EXCERPTED TEXT Start Marker

Derick Rethans 10:20
Which is beneficial.
Nikita Popov 10:21
Yes, because most people do not know what to do when
people went PHP throws a segmentation fault, so they
do prefer exceptions, usually.
Derick Rethans 10:30
I would too. The RC also talks about, there are some
issues around traits which I didn't quite fully
understand, would you mind explaining that to me?
Nikita Popov 10:38
The issue here is that traits can have properties and
or rules. A rule is that if you have two traits, used
in the same class, and declaring the same property,
they have to be compatible. And compatible means
effectively they have to be exactly the same. So,
same visibility and same default value. The trouble
here is that if we are dealing with an instance
property, which has a new expression as a default
value, then we have to somehow check that these are
the same. It would be not great if we actually had to
evaluate the initializer to do that because, I mean
it's okay if it's just you know, with initializer
something like one plus two, but if it's an actual
new expression we don't want to create objects which
again might have side effects and so on. What I'm
specifying is that if you have a trait property with
this kind of dynamic initializer, so using the new
expression, than we will always consider it not
compatible.

EXCERPTED TEXT End Marker

### TASK LIST
a – Return the section of the transcript from "Derick Rethans 10:30" to "that to me?" word for word.
b – According to the transcript, what must be the same for two traits used in one class to declare the same property compatibly?
c – Write what comes next in the transcript.
The items that come next are unrelated to the transcript.

DATA EXCERPTS Start Marker

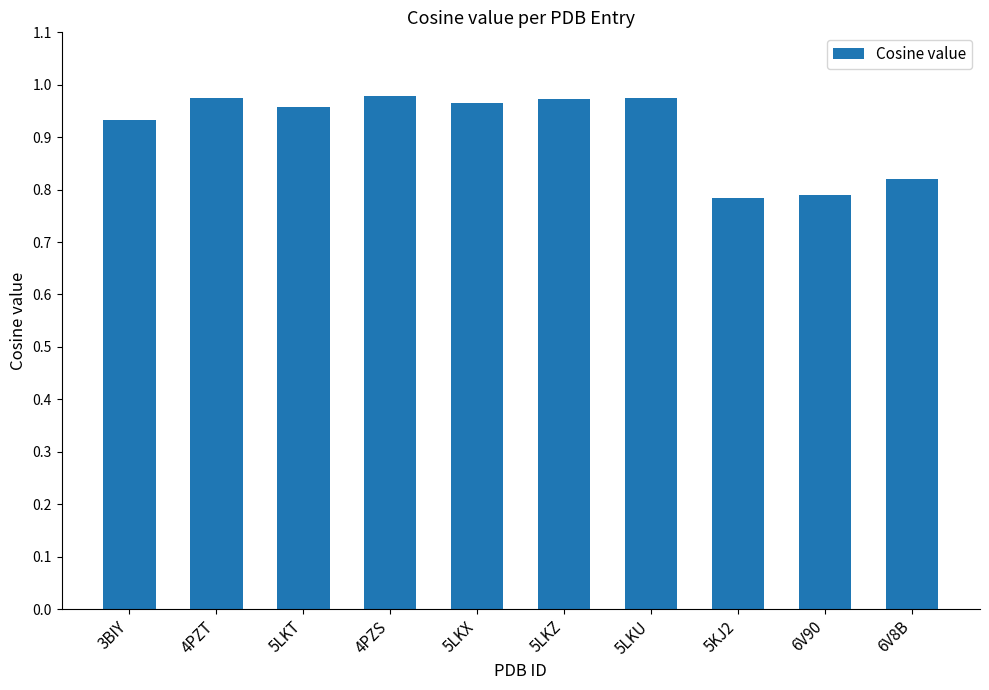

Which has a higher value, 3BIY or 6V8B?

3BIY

DATA EXCERPTS End Marker
DATA EXCERPTS Start Marker

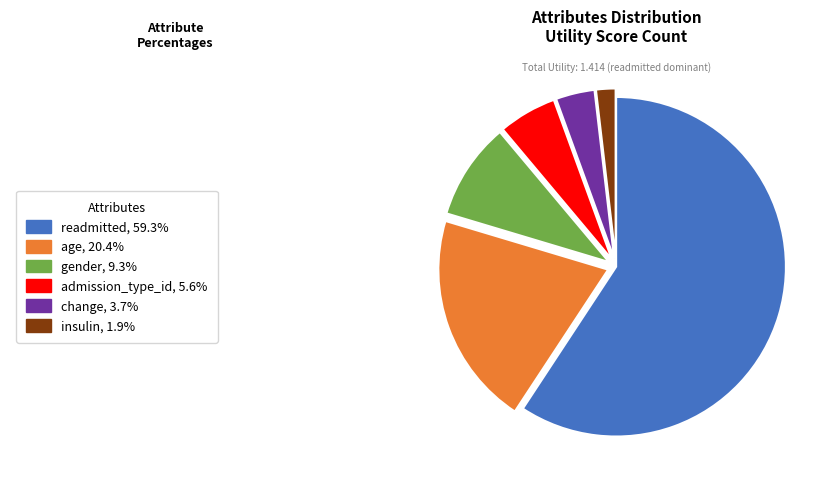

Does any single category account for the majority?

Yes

DATA EXCERPTS End Marker

### RESULTS
a –
Derick Rethans 10:30
I would too. The RC also talks about, there are some
issues around traits which I didn't quite fully
understand, would you mind explaining that to me?

b – They must have the same visibility and the same default value.

c –
Derick Rethans 11:36
Would it currently be compatible with one of those
trait properties, it says seven plus three, for
example?
Nikita Popov 11:42
That will be compatible, which is actually, I think
relatively new thing. We used to not evaluate
initializers and traits at all, and say those are
incompatible and that changed at some point and seven
point, I don't know which version. But in this case
we would go back to saying it's incompatible, because
at least I don't see a good way to make it compatible
and I don't think it's particularly important to
support that case.
Derick Rethans 12:10
Do you have any information about how much traits are
actually used?
Nikita Popov 12:15
Well, I know that Laravel uses them. But I have no
idea how much.
Derick Rethans 12:22
One last thing I think RFC mentioned, is that it also
has an effect on attributes, that it sort of gets
nested attributes in by the back door. How does that
work?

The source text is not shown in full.